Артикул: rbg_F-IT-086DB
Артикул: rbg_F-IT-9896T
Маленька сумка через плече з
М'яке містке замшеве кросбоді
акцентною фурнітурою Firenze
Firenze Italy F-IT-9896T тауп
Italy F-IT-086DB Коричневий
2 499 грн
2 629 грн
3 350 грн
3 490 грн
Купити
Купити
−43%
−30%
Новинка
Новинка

Problem description:
Determine how many lines in the entries above hold the string "Italy", then report that number and nothing further.

Written answer:
2